Defendant sold “Sterno” from his cigar store in Philadelphia. Sterno is a substances made mostly from methanol and ethanol, designed for cooking and heating. Methanol is more toxic if consumed internally. New sterno with a higher grade of ethanol was eventually produced with the words “Institutional Sterno. Danger. Poison. For use only as a fuel. Not for consumer use. For industrial and commercial use. Not for home use.” Defendant received the new type of sterno and sold approximately 400 cans of the new variety. Defendant was the only person to which the new variety of sterno was sold. Shortly after the sale, approximately 31 people died in the skid-row area as a result of methanol poisoning, which was directly traceable to the sale of new sterno.
Defendant was arrested and convicted at trial on seventeen counts of manslaughter.
Whether defendant is guilty of involuntary manslaughter where his sale of the new variety of sterno consisted of death “happening in consequences of an unlawful act, or the doing of a lawful act in an unlawful way.”
The Holding and Rule
When death results from doing an act that is lawful itself, in this case the sale of sterno, in an unlawful way, the prosecution must present evidence to prove that the defendant acted in a “rash and reckless manner.” The behavior must be a “departure from the behavior of an ordinary and prudent man as to evidence a disregard of human life or an indifference to the consequences … there must be a direct causal relationship between the defendant’s act and the deceased’s death.”

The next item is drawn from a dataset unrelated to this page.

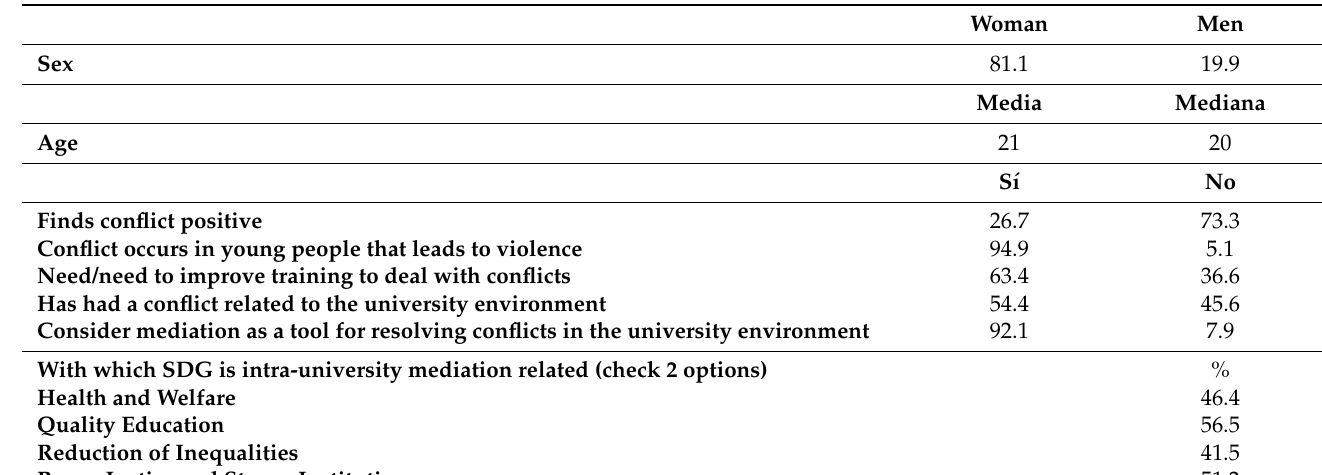
Table 2. Main descriptive results of the students and conflict assessment (in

Prosecution has satisfied all elements necessary for conviction. Defendant sold sterno with the knowledge that at least some of his customers use it to drink as alcohol. Other witnesses as trial testified that the defendant asked some customers to conceal the sterno when the leaving the store. Defendant was or should have been aware that the product he was selling was toxic if it were consumed because the new variety is clearly labeled so. Further evidence suggests that defendant attempted to cover up his sale and purchase of sterno from a local wholesaler upon learning of the initial deaths.